### Document segment
━━━━━━━━━━━━━━━━━━━━

MILTON I. SHADUR, Senior District Judge.

Sodexo America, LLC ("Sodexo," erroneously sued as "Sodexo USA, Inc.") and the Chicago Bear Football Club, Inc. ("Bears") have filed their separate Answers and Affirmative Defenses ("ADs") to the Complaint brought against them by Darlene Sparks ("Sparks"). Although very little of Sodexo's responsive pleading calls for comment (which this memorandum order will touch on briefly at the outset), Bears' responsive pleading has several problematic aspects, which will be addressed thereafter.

As for Sodexo, its AD 1 asserts that "Sparks has failed to mitigate or make reasonable efforts to mitigate her alleged damages." But Sodexo clearly doesn't know that at this threshold stage of the litigation—it is totally speculative. Accordingly Sodexo's AD 1 is stricken, but without prejudice to its potential reassertion if a failure to mitigate is revealed during the discovery process.

Bears' responsive pleading is another thing. Not only are its ADs suspect (more of this later), but in Answer ¶¶3 and 8 Bears' counsel has joined the regrettably large group of lawyers who—instead of following the clear roadmap marked out for a disclaimer pursuant to Fed. R. Civ. P. ("Rule") 8(b)(5)—have taken an impermissible detour of their own (see App'x ¶1 to State Farm Mut. Auto. Ins. Co. v. Riley, 199 F.R.D. 276, 278 (N.D. Ill. 2001)).

━━━━━━━━━━━━━━━━━━━━

### Source data
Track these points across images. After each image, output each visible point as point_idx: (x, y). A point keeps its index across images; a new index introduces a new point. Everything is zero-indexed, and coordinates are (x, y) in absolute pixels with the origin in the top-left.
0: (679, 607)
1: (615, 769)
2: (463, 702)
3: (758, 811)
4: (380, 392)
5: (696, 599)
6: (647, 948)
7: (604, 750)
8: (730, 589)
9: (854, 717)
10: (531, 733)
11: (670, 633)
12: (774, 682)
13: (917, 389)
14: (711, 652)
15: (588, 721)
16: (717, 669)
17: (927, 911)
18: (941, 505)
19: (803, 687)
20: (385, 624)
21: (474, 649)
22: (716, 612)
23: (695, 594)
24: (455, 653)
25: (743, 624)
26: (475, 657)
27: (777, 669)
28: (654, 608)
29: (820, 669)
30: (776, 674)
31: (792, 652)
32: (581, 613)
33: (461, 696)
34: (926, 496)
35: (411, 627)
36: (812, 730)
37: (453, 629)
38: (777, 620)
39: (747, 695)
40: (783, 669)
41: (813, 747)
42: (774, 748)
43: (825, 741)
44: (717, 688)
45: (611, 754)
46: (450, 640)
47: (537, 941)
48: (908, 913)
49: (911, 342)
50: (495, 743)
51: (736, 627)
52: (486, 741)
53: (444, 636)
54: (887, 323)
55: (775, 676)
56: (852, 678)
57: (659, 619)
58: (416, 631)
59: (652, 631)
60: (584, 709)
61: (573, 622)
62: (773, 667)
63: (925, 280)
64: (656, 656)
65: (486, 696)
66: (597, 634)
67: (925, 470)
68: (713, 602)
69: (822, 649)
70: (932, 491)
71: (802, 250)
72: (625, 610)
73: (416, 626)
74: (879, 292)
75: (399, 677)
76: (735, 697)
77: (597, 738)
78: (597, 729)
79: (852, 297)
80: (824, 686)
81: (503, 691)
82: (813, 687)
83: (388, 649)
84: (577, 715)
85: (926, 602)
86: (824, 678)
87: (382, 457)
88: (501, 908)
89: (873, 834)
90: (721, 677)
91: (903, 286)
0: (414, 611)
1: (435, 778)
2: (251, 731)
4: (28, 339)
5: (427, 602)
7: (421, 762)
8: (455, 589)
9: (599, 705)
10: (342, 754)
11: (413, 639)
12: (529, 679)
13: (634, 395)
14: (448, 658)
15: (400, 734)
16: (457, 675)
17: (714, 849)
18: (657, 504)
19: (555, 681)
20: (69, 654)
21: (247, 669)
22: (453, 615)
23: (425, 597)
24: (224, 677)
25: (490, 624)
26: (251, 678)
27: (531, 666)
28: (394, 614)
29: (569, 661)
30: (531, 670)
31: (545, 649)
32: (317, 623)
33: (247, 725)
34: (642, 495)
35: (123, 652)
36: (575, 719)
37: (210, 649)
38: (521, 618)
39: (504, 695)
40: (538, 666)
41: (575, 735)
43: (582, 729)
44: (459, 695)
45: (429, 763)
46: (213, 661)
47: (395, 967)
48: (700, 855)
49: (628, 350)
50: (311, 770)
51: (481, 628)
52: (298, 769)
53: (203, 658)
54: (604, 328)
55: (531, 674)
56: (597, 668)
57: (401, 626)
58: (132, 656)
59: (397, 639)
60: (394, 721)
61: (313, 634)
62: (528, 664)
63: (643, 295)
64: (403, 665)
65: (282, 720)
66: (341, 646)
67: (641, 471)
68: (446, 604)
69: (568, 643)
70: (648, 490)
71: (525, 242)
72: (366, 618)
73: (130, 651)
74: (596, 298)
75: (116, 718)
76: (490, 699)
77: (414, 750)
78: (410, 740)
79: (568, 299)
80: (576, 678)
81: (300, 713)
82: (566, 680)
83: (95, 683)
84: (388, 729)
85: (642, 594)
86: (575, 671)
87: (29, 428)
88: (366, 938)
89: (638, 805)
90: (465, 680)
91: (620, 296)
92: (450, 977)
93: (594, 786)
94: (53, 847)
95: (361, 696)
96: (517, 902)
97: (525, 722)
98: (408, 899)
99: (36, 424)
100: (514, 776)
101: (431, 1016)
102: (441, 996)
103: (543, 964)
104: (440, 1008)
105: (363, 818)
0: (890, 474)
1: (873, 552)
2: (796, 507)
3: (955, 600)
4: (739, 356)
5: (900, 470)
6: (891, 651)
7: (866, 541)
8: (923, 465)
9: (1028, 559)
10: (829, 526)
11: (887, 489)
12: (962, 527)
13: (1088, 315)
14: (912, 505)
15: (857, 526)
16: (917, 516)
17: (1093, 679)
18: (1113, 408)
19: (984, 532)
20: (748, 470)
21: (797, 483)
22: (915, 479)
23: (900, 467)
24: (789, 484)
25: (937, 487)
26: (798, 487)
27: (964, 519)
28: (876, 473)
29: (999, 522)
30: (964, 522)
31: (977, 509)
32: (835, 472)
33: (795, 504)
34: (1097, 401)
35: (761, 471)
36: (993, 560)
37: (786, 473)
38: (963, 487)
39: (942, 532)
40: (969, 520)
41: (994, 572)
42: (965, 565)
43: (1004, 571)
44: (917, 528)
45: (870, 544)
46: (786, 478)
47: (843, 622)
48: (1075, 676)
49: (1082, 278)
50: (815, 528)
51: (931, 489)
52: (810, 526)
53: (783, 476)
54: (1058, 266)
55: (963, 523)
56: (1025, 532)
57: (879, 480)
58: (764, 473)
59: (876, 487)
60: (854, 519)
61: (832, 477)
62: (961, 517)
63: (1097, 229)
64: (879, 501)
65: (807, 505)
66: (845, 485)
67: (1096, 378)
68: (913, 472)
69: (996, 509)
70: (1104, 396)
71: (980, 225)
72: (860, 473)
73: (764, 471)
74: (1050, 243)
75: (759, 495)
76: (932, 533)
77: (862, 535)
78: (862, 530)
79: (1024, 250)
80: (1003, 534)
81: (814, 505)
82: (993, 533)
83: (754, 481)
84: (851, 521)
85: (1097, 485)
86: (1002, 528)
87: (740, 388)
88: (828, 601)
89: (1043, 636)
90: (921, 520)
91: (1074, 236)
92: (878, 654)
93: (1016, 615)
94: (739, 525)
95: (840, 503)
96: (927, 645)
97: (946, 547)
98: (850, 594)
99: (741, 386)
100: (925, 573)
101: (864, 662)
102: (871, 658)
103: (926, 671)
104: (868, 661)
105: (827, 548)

━━━━━━━━━━━━━━━━━━━━

### Task directions
Please answer these questions about the memorandum order, one answer a line:
1. Under what name was Sodexo erroneously sued?
2. What ruling is made on Sodexo's AD 1?
3. In which paragraphs of the Answer did Bears' counsel take a detour from the disclaimer roadmap of Rule 8(b)(5)?

### Solution for this task
1. "Sodexo USA, Inc."
2. It is stricken, without prejudice to its potential reassertion if a failure to mitigate is revealed during discovery.
3. Answer ¶¶3 and 8.